One of the turning points in my treatment was the day one of my (many) therapists finally asked me, “Do you want to get better?” I knew I wanted to BE better, so badly, but in that moment I had to address that recovery/treatment/coping is a long, hard journey. Before then, I had always been hoping for a shortcut to getting better, or just to wake up and be better. But I finally had to commit that: I will get better. I will do the sometimes excruciating work to get there. It will be far from easy. I will relapse, I will panic, but most of all I will keep walking. I deserve to be better. You have to want treatment, and it will be the hardest thing you’ll do, but you have to keep working.

I hold onto my dreams to keep me going. I want to fall in love. I want to have kids (yep, you keep me going.) I want a career I love. I want to make a difference. These seem like lofty goals to where I am now- barely leaving the house, anxious all the time. But if you hold onto your dreams (imagine the life you’d want if you weren’t ill), they will keep you going, because I promise you, they are attainable and if you keep working, they will be yours.
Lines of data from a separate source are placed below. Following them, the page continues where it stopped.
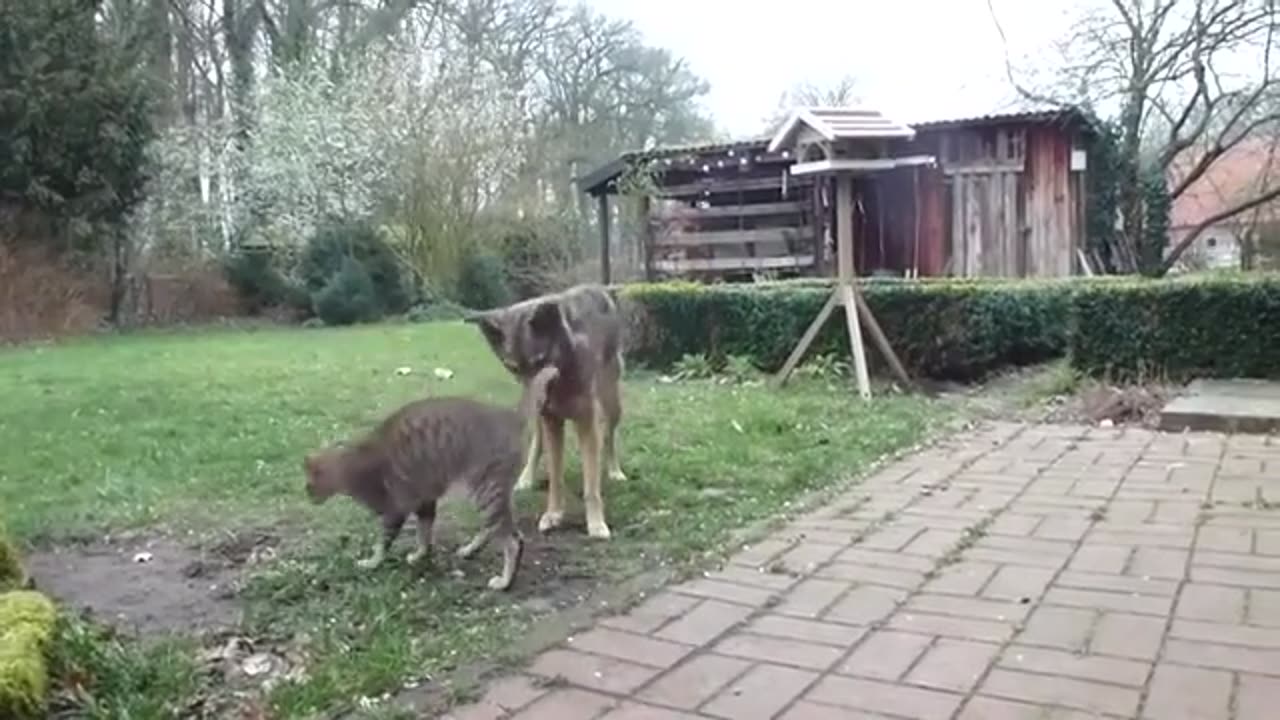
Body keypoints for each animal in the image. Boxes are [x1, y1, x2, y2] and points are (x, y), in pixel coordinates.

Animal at [471, 283, 629, 535]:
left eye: (540, 361)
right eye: (513, 367)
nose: (535, 399)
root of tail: (600, 287)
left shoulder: (587, 422)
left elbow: (591, 484)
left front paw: (596, 524)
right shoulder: (551, 421)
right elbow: (555, 477)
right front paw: (553, 514)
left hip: (612, 402)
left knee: (609, 437)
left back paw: (614, 471)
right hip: (543, 420)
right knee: (537, 442)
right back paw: (526, 478)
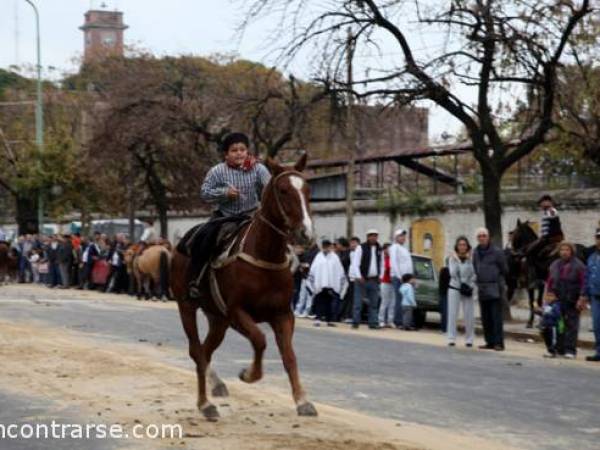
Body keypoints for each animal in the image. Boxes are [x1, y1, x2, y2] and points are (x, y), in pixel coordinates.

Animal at [170, 155, 316, 422]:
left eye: (307, 189)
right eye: (283, 190)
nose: (305, 234)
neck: (264, 255)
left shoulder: (283, 314)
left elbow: (289, 356)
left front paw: (303, 400)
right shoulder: (236, 312)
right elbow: (259, 340)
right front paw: (248, 374)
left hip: (217, 319)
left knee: (205, 351)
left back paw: (215, 387)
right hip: (187, 307)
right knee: (197, 351)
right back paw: (205, 404)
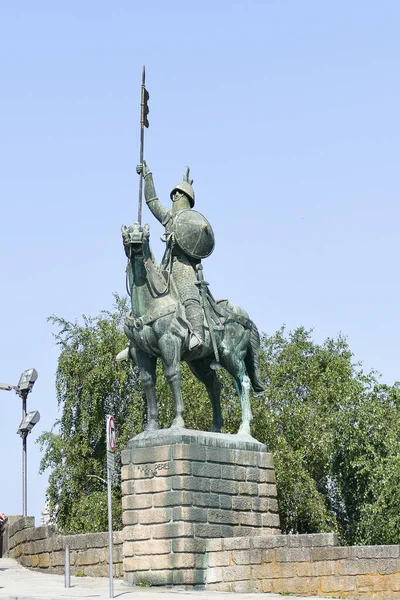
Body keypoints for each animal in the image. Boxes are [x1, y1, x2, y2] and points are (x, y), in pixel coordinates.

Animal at [119, 221, 266, 436]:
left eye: (145, 234)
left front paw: (178, 422)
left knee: (243, 382)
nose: (136, 242)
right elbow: (148, 381)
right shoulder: (142, 352)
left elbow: (172, 375)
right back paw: (215, 428)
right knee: (214, 386)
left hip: (232, 355)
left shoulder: (169, 343)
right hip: (200, 362)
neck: (152, 302)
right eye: (126, 234)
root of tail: (244, 316)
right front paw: (151, 426)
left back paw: (244, 429)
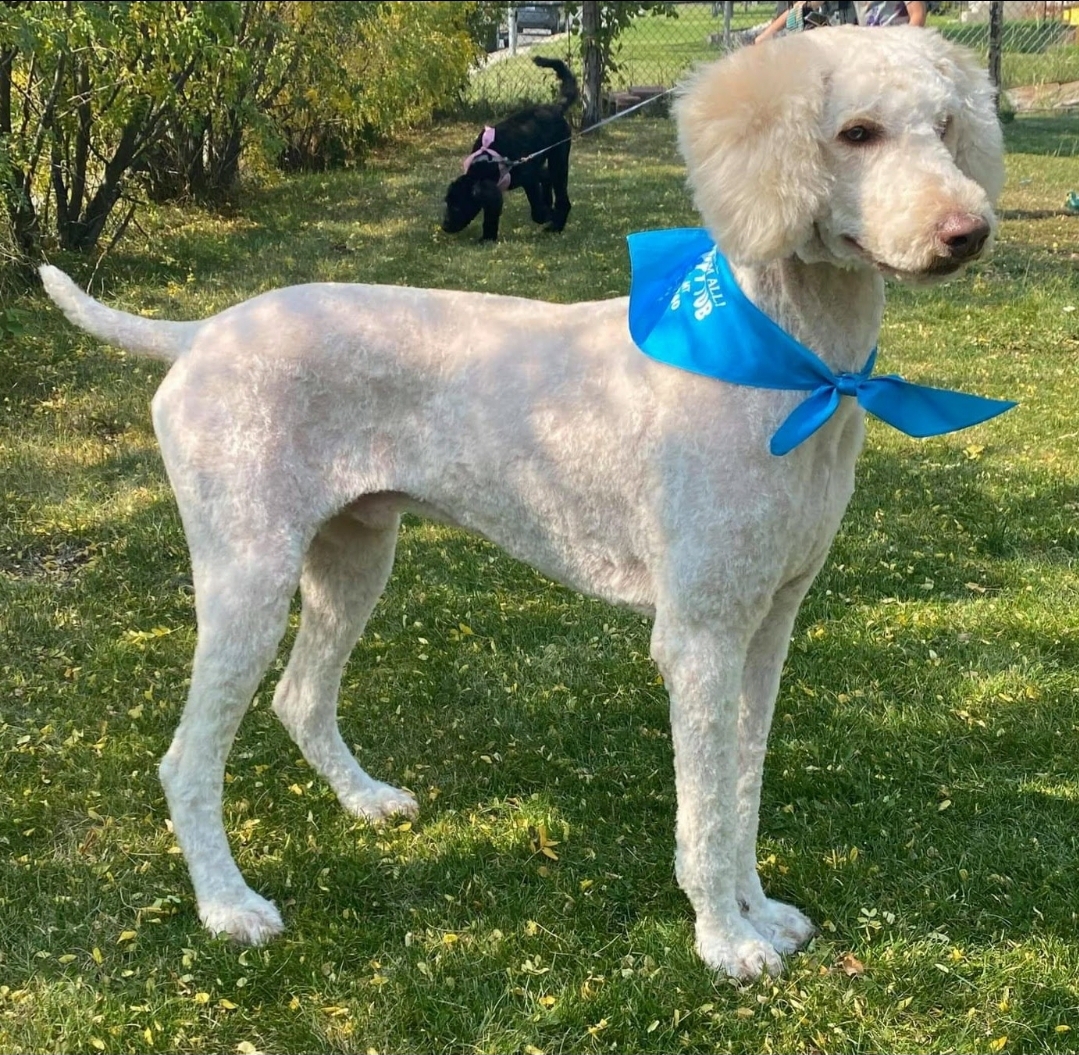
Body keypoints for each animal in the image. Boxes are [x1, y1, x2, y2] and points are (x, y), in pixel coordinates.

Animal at [440, 57, 578, 240]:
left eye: (456, 207)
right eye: (447, 203)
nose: (444, 226)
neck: (486, 164)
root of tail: (555, 108)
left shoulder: (528, 179)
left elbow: (537, 211)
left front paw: (548, 214)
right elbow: (491, 215)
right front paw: (487, 238)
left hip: (559, 158)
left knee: (562, 196)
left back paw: (556, 225)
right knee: (547, 176)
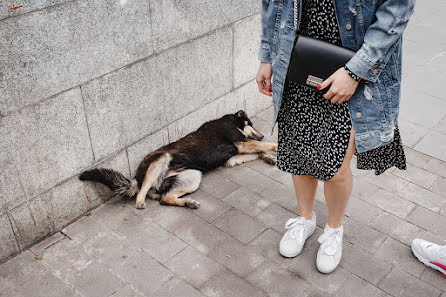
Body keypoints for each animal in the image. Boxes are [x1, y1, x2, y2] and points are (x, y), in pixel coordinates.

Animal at [78, 110, 278, 209]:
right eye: (251, 124)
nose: (261, 134)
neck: (232, 122)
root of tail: (137, 178)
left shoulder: (232, 156)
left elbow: (258, 151)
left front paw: (268, 157)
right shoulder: (240, 143)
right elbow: (265, 145)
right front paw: (275, 147)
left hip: (192, 176)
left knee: (165, 198)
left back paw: (188, 203)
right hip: (161, 159)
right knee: (144, 190)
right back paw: (140, 202)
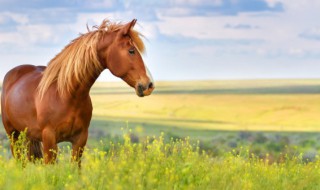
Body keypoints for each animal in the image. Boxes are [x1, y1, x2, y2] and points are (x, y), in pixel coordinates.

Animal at [0, 18, 155, 165]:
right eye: (131, 51)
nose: (149, 85)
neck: (66, 95)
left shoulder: (80, 140)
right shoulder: (49, 139)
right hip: (13, 136)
Now I must break the news to you, and contradict everything I have been writing: there is no “better.” You will not wake up and never have a bad day again. It’s more like you will wake up and realize that you’ve had more good days than bad days. And that the pain of the bad days is so worth the sweet, sweet good days. That time will come (don’t worry, I’m waiting on it too) and it will be so amazing. I promise. You will look back and realize how strong you were for getting through these dark times.

I’m afraid I’ve been harsh on you, or that maybe I’ve offended you in this letter. That was not my intention. I just want someone to be honest with you, because I wish someone had been honest with me a lot sooner. Maybe that’s what this whole letter has been: writing it for myself instead of for you. I’m sorry.

Feel free to disregard any parts of this letter, if you wish, but if you take nothing else out of this take this: I know how much this sucks. I know you’ve been dealt a crappy hand of cards, I know you must start the race a mile behind everyone else, and I know that this is so unfair. But I also know you have all the strength you need inside of you to beat the game, to win the race, and to overcome. It may not feel like it, but I promise you do. And the memories of starting in last place will make winning first place so sweet. So please, please, please stick around to get there. Life will get better. You will fall in love, you will have adoring fans, you will travel the world, whatever you want WILL come to you. You just have to survive to get past last place. I promise you that the pain you’re feeling will not kill you. You have the strength to survive another day, and the day after that, so do it. I am here for you. I cannot rid you of the pain, but I can promise you I will be right next to you for the whole road forward.

You are so brave and so strong for surviving. I love you no matter what.